Secondly, those who say that a recruiter’s life is cheesy and great talents are always one phone call away, do not have a slightest comprehension of this profession. Professional recruiters will tell you about the so-called “first candidate issue”. The agency works on a request, finds a candidate for the position and submits it to the customer. An experienced manager who already has experience working with recruiters understands that this is the best candidate and takes the candidate to the next stages of the hiring process. Less experienced managers sometimes think: “Oh, the candidate is really good, but, apparently, there are plenty of them. So can I get more, and then I’ll choose?” This happens quite often with “sprouting” companies, recruiters are aware of this phenomenon and try to submit at least two candidates (even when the candidates are not the same in terms of requirements) so that the customer can compare and choose.

The myth of “big money and little effort” is also not worth a damn. Every professional recruiter knows that in order to close, for example, a vacancy in IT, the list of candidates must include on average from 200 to 400 people. These are the candidates that match the experience and competencies criteria. The recruiter selects only the most interested in a position. There are usually 15-30 candidates out of two hundred, depending on the vacancy. You need to talk to them, clarify whether they really have the right experience, what projects they had a chance to apply their skills and competencies at. About ten candidates make it to the finals. But even at this stage “surprises” are possible, and a good recruiter is always ready for them. Someone says the offer is not good enough. Someone does not like the schedule, some long for a remote position. There can be many rocks under the water. We at “AboutHR” submit 3-6 candidates on average to fill a position in IT. In order to do it we put our best foot forward to “shovel” a mountain of information, look through a pile of CVs, and communicate with each candidate. This is an extremely energy-consuming job.

This search is called a “candidate pool”. For example, it took us 440 resumes to skim 39 interested candidates. Then we had 10 who refused, another batch turned out to be “too expensive”, the rest were not proficient enough in English or did not have experience with the right stack of technologies or simply accepted other job offers. As a result, the recruiter submitted three candidates to the customer.

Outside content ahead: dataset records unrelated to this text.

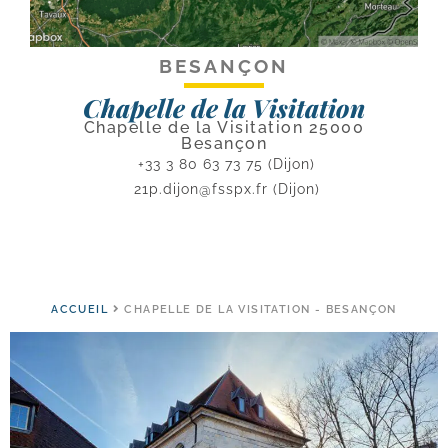
BESANÇON
Chapelle de la Visitation
Chapelle de la Visitation 25000
Besançon
+33 3 80 63 73 75 (Dijon)
21p.dijon@fsspx.fr
(Dijon)
ACCUEIL
CHAPELLE DE LA VISITATION - BESANÇON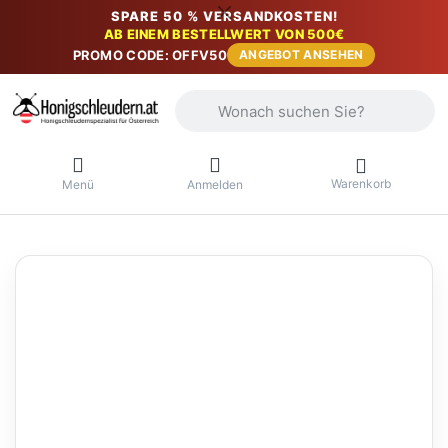
SPARE 50 % VERSANDKOSTEN!
AB EINEM BESTELLWERT VON 500€
PROMO CODE: OFFV50
ANGEBOT ANSEHEN
Geben Sie einen Suchbegriff ein. Währ
Warenkorb
Menü
Anmelden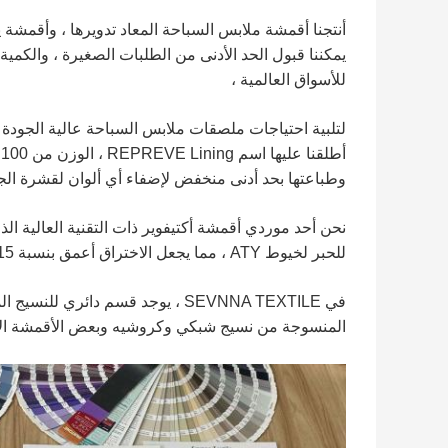
أنتجنا أقمشة ملابس السباحة المعاد تدويرها ، وأقمشة 
للأسواق العالمية ،
لتلبية احتياجات ملصقات ملابس السباحة عالية الجودة 
وطباعتها بحد أدنى منخفض لإضفاء أي ألوان لقشرة الجس
نحن أحد موردي أقمشة أكتيفوير ذات التقنية العالية ال
للحبر لخيوط ATY ، مما يجعل الاختراق أعمق بنسبة 15٪ - 20٪ من الطباعة التقليدية ،
في SEVNNA TEXTILE ، يوجد قسم دا
المنسوجة من نسيج شبكي وكروشيه وبعض الأقمشة ال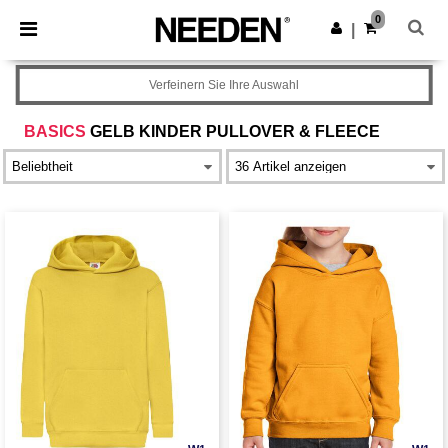
×
Needen App
0
App holen
|
Bessere Preise in der App!
Verfeinern Sie Ihre Auswahl
BASICS
GELB KINDER PULLOVER & FLEECE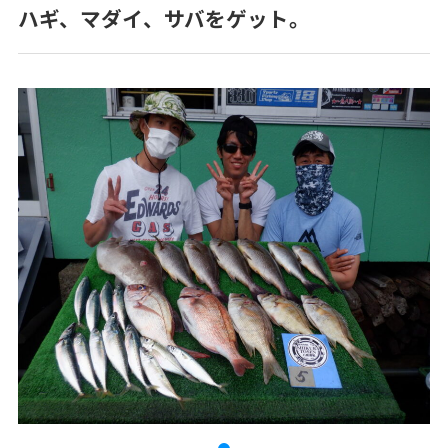
ハギ、マダイ、サバをゲット。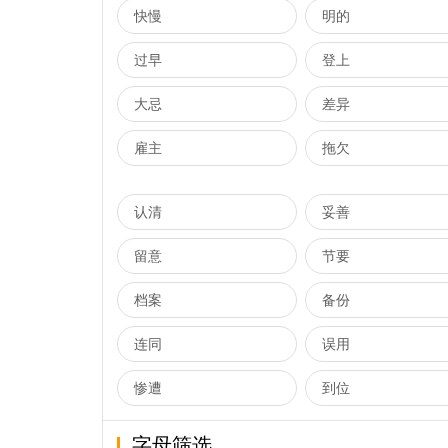
快慢
明的
过早
登上
大忌
差异
雇主
拖欠
认清
妥善
留意
节要
档案
备份
连同
误用
惨遭
到位
字母筛选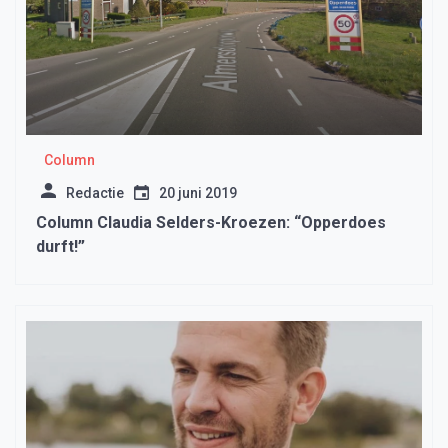
Column
Redactie
20 juni 2019
Column Claudia Selders-Kroezen: “Opperdoes
durft!”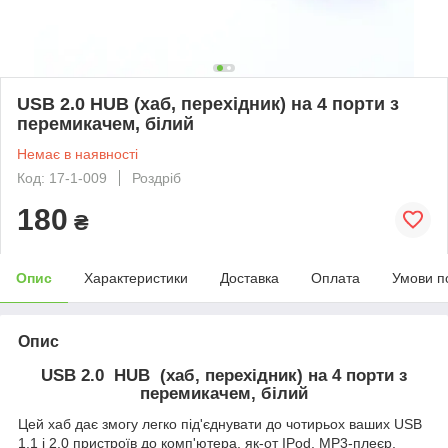
USB 2.0 HUB (хаб, перехідник) на 4 порти з
перемикачем, білий
Немає в наявності
Код: 17-1-009
Роздріб
180
₴
Опис
Характеристики
Доставка
Оплата
Умови п
Опис
USB 2.0 HUB (хаб, перехідник) на 4 порти з
перемикачем, білий
Цей хаб дає змогу легко під'єднувати до чотирьох ваших USB
1.1 і 2.0 пристроїв до комп'ютера, як-от IPod, MP3-плеєр,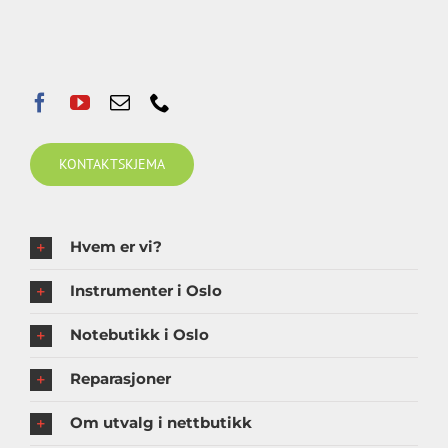
KONTAKTSKJEMA
Hvem er vi?
Instrumenter i Oslo
Notebutikk i Oslo
Reparasjoner
Om utvalg i nettbutikk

Cutting the budget on recruiting can be quite an experiment: find a freelancer, hire him for half price and… get a bunch of offers that are simply unrealistic to “rake”. Of course, you can do that, but we do not recommend.

“Buy cheap, pay dear”

Another myth: recruiters look for specialists who work “for a penny.” It stems from the first years of sprouting recruitment agencies and was explained by the desire to “recoup” the money spent on recruitment. And although there are still customers who want to get “Mercedes” at the price of a bicycle, so to speak, this myth is a bygone. Experienced managers know that specialists selected by a good recruitment agency cost more. Yes, you will have to pay the agency, but on the other hand the agency will get everything done as quick and efficiently as possible. The customer will save time and resources and, as a cherry on top, will receive a three-month warranty.

There is another feature of the modern labor market that should be taken into account by recruiters and business owners when looking for staff: “expensive” professionals (in other words – real pros) change jobs not because they tend to jump on big money, but because they want to take part in an interesting project, master a new technology or be a part of an outstanding team. This indicates the “maturation” of society, the good level of Ukrainian specialists (especially in creative industries, IT, etc.). The level of wages is market-oriented anyways.

… At the end of our coffee break we are positive, this story will come in handy for you to find the right people who are able to apply all their magic and feat to bring talented professionals and your business together.

The good news is there are good recruiters out there and they never disappoint.